* How to complete this task: The data must be returned in full and exactly as given.

====

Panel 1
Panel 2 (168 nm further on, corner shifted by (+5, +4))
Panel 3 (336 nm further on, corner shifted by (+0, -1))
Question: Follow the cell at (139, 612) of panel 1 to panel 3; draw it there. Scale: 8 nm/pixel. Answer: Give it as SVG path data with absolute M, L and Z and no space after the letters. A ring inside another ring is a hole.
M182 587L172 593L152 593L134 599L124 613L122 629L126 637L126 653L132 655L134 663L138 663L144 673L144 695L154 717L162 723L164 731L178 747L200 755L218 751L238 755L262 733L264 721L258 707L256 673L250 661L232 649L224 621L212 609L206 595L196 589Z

====

* Solved exercise:
Panel 1
Panel 2 (168 nm further on, corner shifted by (+5, +4))
Panel 3 (336 nm further on, corner shifted by (+0, -1))
Question: Follow the cell at (139, 612) of panel 1 to panel 3; draw it there. Scale: 8 nm/pixel. Answer: Give it as SVG path data with absolute M, L and Z and no space after the letters. A ring inside another ring is a hole.
M182 587L172 593L152 593L134 599L124 613L122 629L126 637L126 653L132 655L134 663L138 663L144 673L144 695L154 717L162 723L164 731L178 747L200 755L218 751L238 755L262 733L264 721L258 707L256 673L250 661L232 649L224 621L212 609L206 595L196 589Z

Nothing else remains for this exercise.